If the graph fails to build (or doesn’t exist), AGRO falls back to a simpler RAG path instead of crashing the endpoint.

Tracing & Analytics Endpoints

AGRO can persist traces of RAG runs and evaluation runs under out/<repo>/traces. The API exposes a small surface to list and fetch these.

GET /api/traces

List recent trace files for a repo.

Backed by server/services/traces.list_traces:

server/services/traces.py
from common.config_loader import out_dir
from server.tracing import latest_trace_path


def list_traces(repo: Optional[str]) -> Dict[str, Any]:
    r = (repo or __import__('os').getenv('REPO', 'agro')).strip()
    base = Path(out_dir(r)) / 'traces'
    files: List[Dict[str, Any]] = []
    try:
        if base.exists():
            for p in sorted(
                [x for x in base.glob('*.json') if x.is_file()],
                key=lambda x: x.stat().st_mtime,
                reverse=True,
            )[:50]:
                files.append({
                    'path': str(p),
                    'name': p.name,
                    'mtime': __import__('datetime').datetime.fromtimestamp(p.stat().st_mtime).isoformat(),
                })
    except Exception as e:
        logger.exception("Failed to list traces: %s", e)
    return {'repo': r, 'files': files}

Response:

{
  "repo": "agro",
  "files": [
    {
      "path": "out/agro/traces/trace_2025-12-10T09-31-41.json",
      "name": "trace_2025-12-10T09-31-41.json",
      "mtime": "2025-12-10T09:31:41.123456"
    }
  ]
}

GET /api/traces/latest

Return the latest trace file for a repo.

Backed by traces.latest_trace, which uses server.tracing.latest_trace_path(repo) and returns either the JSON contents or a small error payload if something goes wrong.

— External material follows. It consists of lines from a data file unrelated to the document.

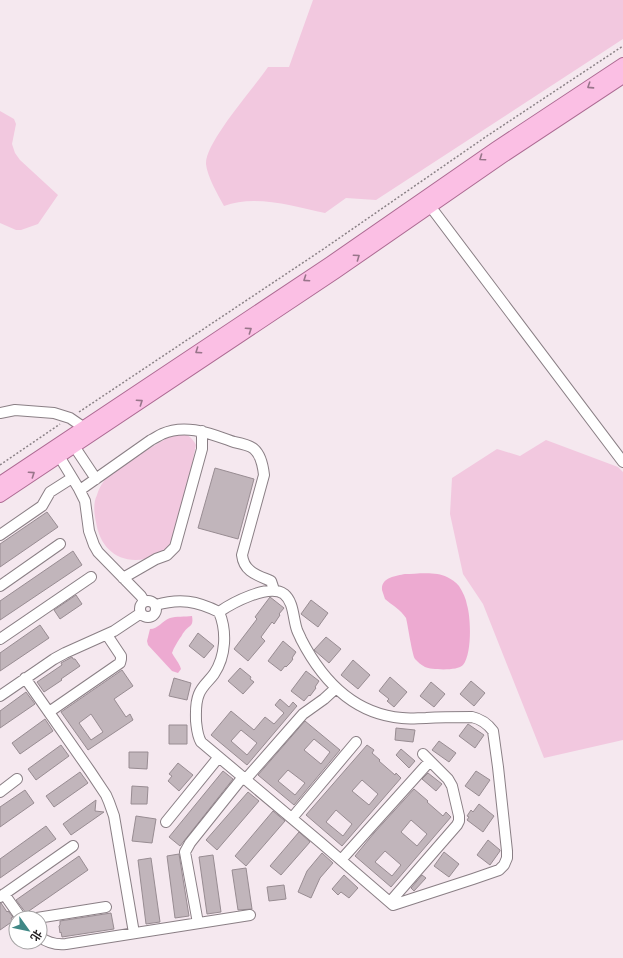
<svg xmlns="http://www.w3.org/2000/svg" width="623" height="958" font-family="'Open Sans','Noto Sans SC',sans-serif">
	<rect width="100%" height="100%" fill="#f5e8ef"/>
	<path fill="#f2c8df" d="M313,0H623V39L376,200L346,198L325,213C294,206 254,194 224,206C218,195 207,176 206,164C205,142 255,87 268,67H289Z
		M0,111L14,119L16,124L12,144L15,153L20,160L58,195L38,224L21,230H16L0,223Z
		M175,433C185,432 192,437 196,445C191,471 184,497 177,523C175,530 173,540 169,546C163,553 154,557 145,559C118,564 100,548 96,522C94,513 93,503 97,495C100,485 106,477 114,470Z
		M546,440L618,467L623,472V740L544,758L483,604L463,574L450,514L452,478L497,449L520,456Z"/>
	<path fill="#edaad1" d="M405,574C416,574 436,571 447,577C451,579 456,582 459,586C463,592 466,599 467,605C471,618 472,654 463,665C458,671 432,670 425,667C421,665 418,662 415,659C412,654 408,626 406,618C401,610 392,605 385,599C384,596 383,593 382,590C381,577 396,576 405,574Z
		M192,616C194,627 189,625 184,632C182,634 182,636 180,638C177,643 174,647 172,653C175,659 179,662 181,669L178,673L172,671L148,645L147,641L150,629C158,629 162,621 170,618C176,616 185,617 192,616Z"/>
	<path fill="#c1b5bb" stroke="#988c92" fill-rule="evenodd" d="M215,468L254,479L238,539L198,528Z
		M47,512L58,527L0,567V544Z
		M73,551L82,565L0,620V601Z
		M76,595L82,604L60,619L54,610Z
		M270,597L284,608L279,614L280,615L274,624L272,622L261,637L265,641L248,661L234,649L257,619L255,617Z
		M311,600L328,613L318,627L301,614Z
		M40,625L49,638L0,671V653Z
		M198,633L214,646L204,658L189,646Z
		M326,637L341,649L329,663L314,650Z
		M283,641L296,652L292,658L293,659L290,663L286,667L285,666L281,671L268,661Z
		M72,657L73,659H75L80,666L61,679L62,680L44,692L37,682L62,665L61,663Z
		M353,660L370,675L358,689L341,675Z
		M240,668L251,677L250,679L254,682L243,694L228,681Z
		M122,670L133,686L114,699L126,717L130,714L133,720L88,750L61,712ZM91,714L103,732L91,740L79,723Z
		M306,671L319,681L315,687L316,688L310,696L309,695L304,701L291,691Z
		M390,677L407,692L394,707L387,701L389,699L379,691Z
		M174,678L191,683L187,700L169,696Z
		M471,681L485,693L474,706L460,694Z
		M431,682L445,694L434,707L420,696Z
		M26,692L35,704L0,728V711Z
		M280,699L289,707L293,702L297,706L247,765L211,735L231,711L254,730L265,717L274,724L284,713L275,705ZM241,730L257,743L247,755L231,741Z
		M45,719L53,731L20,754L12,743Z
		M305,721L340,750L294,805L258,775ZM314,739L330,752L321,764L304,750ZM288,770L305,783L295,795L278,781Z
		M468,724L484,735L475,748L459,736Z
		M169,725H187V744H169Z
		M396,728L415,730L413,742L395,740Z
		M439,741L456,753L449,762L432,750Z
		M61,745L69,756L36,780L28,769Z
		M367,745L374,750L372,753L380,760L379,761L395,775L396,773L401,778L342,846L306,815ZM362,780L378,794L369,805L352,791ZM336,810L352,824L343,836L326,822Z
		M401,749L415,761L409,768L396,755Z
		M129,752H148L147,769L129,768Z
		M178,763L193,775L179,791L168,781L172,776L169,774Z
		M223,771L233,779L180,846L169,837Z
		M476,771L490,780L479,796L465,786Z
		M80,772L88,783L54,807L46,796Z
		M428,773L442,784L436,791L422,779Z
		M132,786L148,787L147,804H131Z
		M414,789L428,801L427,802L443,816L446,812L451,817L391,887L355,856L374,833ZM411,820L427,834L417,846L401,832ZM385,851L401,865L392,876L375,862Z
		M25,790L34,803L0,827V807Z
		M248,792L259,801L217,850L206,840Z
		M96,800L95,811L104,812L71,835L63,824Z
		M479,804L494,816L483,832L467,820L469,817L467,816L471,810L473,812Z
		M273,811L285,821L246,866L235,856Z
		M136,816L156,819L152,843L132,841Z
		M46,826L56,839L0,878V859Z
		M299,832L310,842L281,875L270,866Z
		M488,840L500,850V851L490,865L477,855Z
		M444,852L459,864L449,877L434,866Z
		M322,853L333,863L320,878L311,898L298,892L307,871Z
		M179,854L189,916L175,918L167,856Z
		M213,855L221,912L207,914L199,857Z
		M79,856L88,870L26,913L16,900Z
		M151,858L160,922L146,924L138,860Z
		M246,868L252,909L238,910L232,870Z
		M344,875L358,888L349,898L341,892L338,895L332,889Z
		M422,875L426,878L414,891L411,888Z
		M284,885L286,899L269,901L267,887Z
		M0,903H1L7,912L8,911L13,917L11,918L13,921L0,930Z
		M111,913L114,929L62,937L61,932L60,933L59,926L60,925V921Z"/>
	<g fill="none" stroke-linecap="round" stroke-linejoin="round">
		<defs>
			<path id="minor" d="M430,206L623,462
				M0,413L15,410L54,413L70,418L83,427
				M74,446L96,479
				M59,456L79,489L85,501L89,531L94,545L98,552L141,596L144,601
				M80,490L151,440C155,438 158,436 162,434C186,423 211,434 234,442C239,443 251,446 254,449C261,455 263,466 264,475L242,555C244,572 257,575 271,581L274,590
				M0,535L42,506L50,492L72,478
				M123,578L156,559L167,555L175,547L202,449V431
				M0,586L60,544
				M140 609a8 8 0 1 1 16 0a8 8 0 1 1-16 0Z
				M156,605C180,598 197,601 219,612C227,631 226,656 214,674C209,681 202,686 199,694C195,703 196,712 196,721C197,729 197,735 201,742L320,842L393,905L473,879L499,870L504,865L507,858V851L498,767L493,731C487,723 481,719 472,717C457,717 442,717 426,718C418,718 410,719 402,718C354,714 322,680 301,639C300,636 298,633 297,630C293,619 294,602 284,594C269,583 232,603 219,612
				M0,639L91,577
				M25,678L90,771L106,795L109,802L114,816L134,933
				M0,696L54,659L65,653L114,631L141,613
				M49,712L120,663L121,659V656L107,635
				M245,780L303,714L324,699L336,688
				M0,792L17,779
				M292,818L356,742
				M166,822L218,758
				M341,860L430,761
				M4,894L21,918
				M0,897L73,846
				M390,902L457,825L459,821V816L452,786L448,779L423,754
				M37,918L106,907
				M198,923L185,852L190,843L242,778
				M40,937C48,943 56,945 66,944L250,915"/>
			<path id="major" d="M0,483L330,263L496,148L623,64
				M0,496L336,272L502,157L623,77"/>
		</defs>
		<use href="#minor" stroke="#8a7f85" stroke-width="12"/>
		<use href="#major" stroke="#ac6a92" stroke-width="14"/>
		<path stroke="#8a8186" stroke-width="1.5" stroke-dasharray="2 2" stroke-linecap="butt" d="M79,412L322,250L487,136L623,46
			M0,465L60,424"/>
		<use href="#minor" stroke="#fff" stroke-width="10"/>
		<use href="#major" stroke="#fbbfe4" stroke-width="12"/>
	</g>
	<defs><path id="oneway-chevron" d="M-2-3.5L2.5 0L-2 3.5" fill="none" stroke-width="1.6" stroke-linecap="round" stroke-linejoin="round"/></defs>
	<g stroke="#98758a">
		<use href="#oneway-chevron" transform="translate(590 86) rotate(147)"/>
		<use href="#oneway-chevron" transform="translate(482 158) rotate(145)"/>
		<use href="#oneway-chevron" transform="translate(357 257) rotate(-35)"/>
		<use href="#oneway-chevron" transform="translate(306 279) rotate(146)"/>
		<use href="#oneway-chevron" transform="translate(249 330) rotate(-34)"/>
		<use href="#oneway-chevron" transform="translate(198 351) rotate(146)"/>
		<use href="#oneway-chevron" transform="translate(140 402) rotate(-34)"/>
		<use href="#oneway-chevron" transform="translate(32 474) rotate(-34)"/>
	</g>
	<g transform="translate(28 930) rotate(123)"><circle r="19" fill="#ffffff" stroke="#a5a3a4"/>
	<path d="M0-3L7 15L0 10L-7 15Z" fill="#408886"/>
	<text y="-6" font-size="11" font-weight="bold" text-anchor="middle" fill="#1e1a1c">北</text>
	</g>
</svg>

How this ties into the Web UI

Most of the React components under web/src/components talk to these endpoints:

  • Dashboard/* – uses /api/index/*, /api/config, /api/traces/* to show system status, storage, indexing costs, and recent traces
  • DevTools/* – hits the RAG and evaluation endpoints, plus config endpoints for reranker and integrations
  • Editor/* – reads /api/editor/settings and related config to embed or launch the editor

The important bit: the HTTP API is intentionally thin. Almost all of the real behavior lives in the service layer (server/services/*.py) and the config registry. If you want to change how something works, you usually:

  1. Update the service module (e.g. indexing.py, keywords.py, rag.py)
  2. Optionally add new config keys to AgroConfigRoot and AGRO_CONFIG_KEYS
  3. Let the existing endpoints keep working with the new behavior

Because AGRO is indexed on itself, you can also open the Chat tab and ask things like:

“Where does /api/index/start get its repo name from?”

and it will walk you through the same code paths described above.